# About this exercise:
In the entries below, find every line with the string "İçin" and copy it.

# Records supplied:
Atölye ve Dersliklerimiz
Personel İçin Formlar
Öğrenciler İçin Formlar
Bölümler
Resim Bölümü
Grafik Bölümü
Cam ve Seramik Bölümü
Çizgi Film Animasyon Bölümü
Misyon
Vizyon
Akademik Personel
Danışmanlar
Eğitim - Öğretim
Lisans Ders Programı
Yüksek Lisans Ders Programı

# Reply to the task:
Personel İçin Formlar
Öğrenciler İçin Formlar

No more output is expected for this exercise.